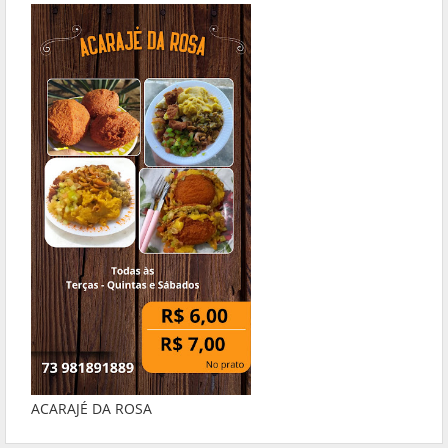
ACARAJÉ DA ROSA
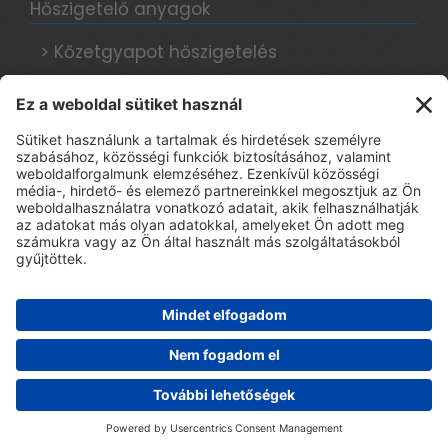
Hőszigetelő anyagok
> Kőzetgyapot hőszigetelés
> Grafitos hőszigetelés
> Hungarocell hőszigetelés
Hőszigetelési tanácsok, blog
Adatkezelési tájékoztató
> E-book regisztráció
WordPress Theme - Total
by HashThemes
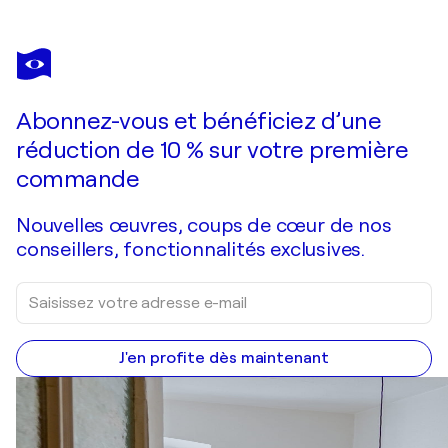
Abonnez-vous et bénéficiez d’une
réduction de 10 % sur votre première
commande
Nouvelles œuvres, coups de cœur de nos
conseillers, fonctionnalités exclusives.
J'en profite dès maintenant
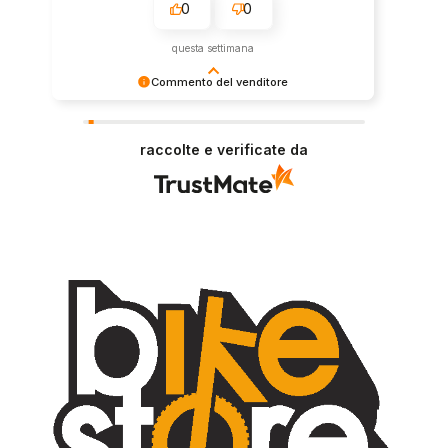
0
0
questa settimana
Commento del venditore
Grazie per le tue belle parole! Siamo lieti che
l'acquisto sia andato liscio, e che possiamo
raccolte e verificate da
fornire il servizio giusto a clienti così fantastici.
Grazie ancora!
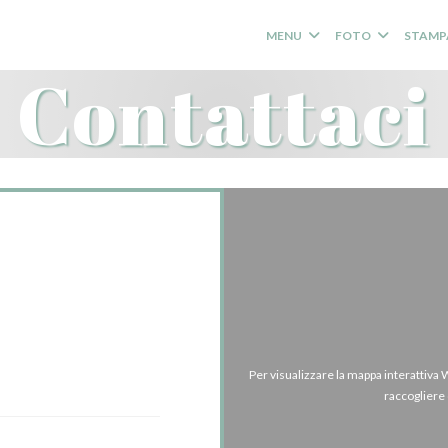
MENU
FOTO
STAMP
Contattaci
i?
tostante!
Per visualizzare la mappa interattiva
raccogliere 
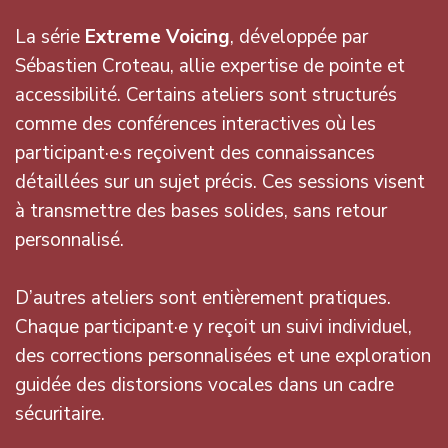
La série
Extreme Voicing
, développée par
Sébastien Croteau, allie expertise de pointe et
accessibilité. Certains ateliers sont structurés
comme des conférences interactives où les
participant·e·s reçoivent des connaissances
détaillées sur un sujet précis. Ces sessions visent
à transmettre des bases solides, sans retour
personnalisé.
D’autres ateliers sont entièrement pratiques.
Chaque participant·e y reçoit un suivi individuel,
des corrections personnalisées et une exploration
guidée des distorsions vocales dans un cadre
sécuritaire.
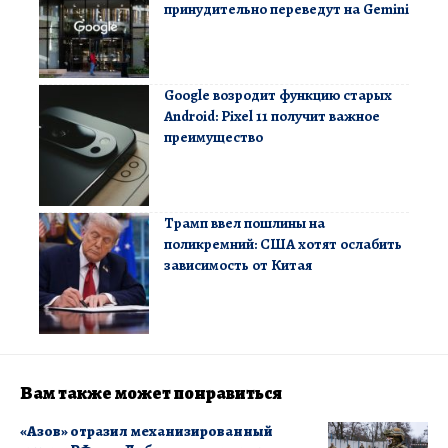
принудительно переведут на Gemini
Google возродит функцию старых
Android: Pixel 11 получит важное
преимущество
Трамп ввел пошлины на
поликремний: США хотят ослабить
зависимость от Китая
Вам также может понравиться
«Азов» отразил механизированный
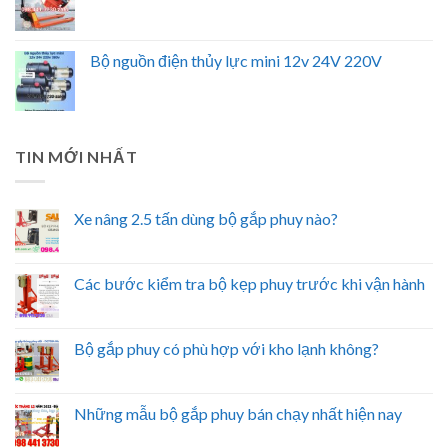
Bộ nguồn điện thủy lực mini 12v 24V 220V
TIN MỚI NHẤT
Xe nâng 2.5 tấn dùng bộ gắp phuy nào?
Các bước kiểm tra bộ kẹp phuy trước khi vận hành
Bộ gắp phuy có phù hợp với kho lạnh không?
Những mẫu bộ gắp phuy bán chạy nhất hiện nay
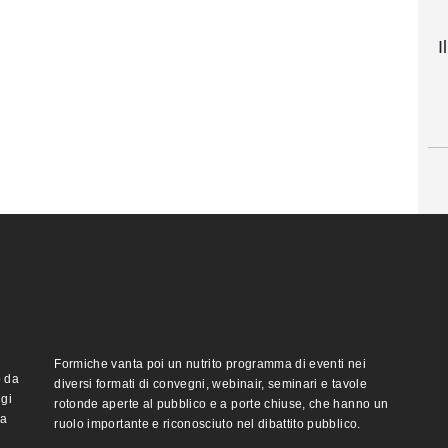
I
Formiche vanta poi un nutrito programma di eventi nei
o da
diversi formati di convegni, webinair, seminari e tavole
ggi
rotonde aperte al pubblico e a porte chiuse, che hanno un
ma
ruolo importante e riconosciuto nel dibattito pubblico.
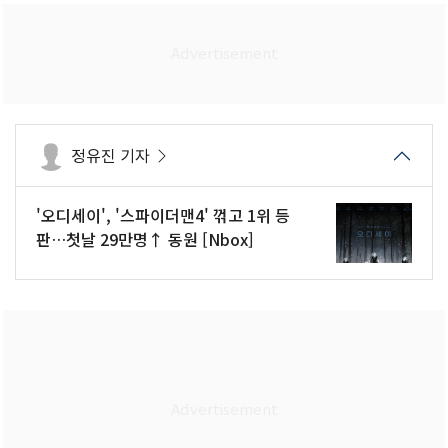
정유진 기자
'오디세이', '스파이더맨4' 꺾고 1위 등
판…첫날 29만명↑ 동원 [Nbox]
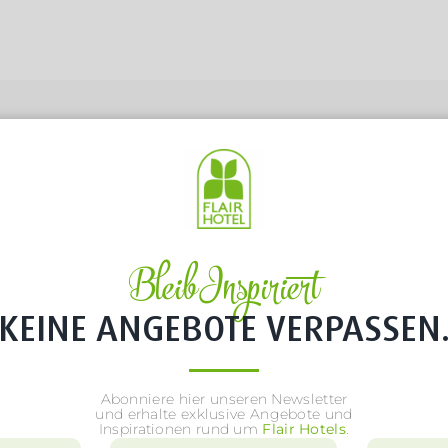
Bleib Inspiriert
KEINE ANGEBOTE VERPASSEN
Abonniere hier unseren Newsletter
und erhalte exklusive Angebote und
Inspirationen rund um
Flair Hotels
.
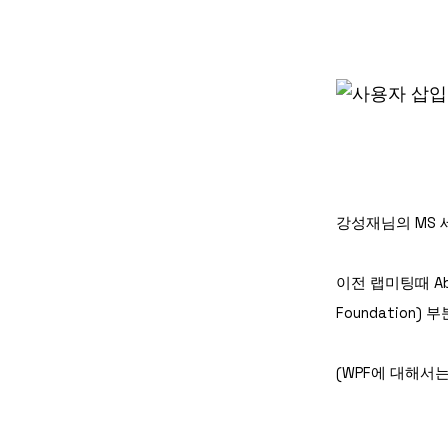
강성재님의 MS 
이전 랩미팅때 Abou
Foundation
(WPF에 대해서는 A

...

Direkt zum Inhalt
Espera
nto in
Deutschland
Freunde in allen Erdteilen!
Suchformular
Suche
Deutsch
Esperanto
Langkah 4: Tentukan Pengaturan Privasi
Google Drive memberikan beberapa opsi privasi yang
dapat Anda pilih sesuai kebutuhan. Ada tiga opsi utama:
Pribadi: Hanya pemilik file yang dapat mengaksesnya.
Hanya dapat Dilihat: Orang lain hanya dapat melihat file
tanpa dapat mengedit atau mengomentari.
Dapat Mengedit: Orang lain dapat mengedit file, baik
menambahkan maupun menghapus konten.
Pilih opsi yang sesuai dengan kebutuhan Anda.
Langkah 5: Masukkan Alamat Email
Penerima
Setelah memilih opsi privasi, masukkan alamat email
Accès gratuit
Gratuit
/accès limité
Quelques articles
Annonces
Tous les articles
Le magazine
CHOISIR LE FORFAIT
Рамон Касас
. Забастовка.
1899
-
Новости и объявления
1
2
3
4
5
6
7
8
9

*Your task*
From the rows of Block 1, copy the lines from the one containing "Abonnez-vous et bénéficiez d’une" through the one containing "raccogliere", both included, and omit the picture markers.

*Response area*
Abonnez-vous et bénéficiez d’une
réduction de 10 % sur votre première
commande
Nouvelles œuvres, coups de cœur de nos
conseillers, fonctionnalités exclusives.
J'en profite dès maintenant
0
0
questa settimana
Commento del venditore
Grazie per le tue belle parole! Siamo lieti che
l'acquisto sia andato liscio, e che possiamo
raccolte e verificate da
fornire il servizio giusto a clienti così fantastici.
Grazie ancora!
MENU
FOTO
STAMP
Contattaci
i?
tostante!
Per visualizzare la mappa interattiva
raccogliere 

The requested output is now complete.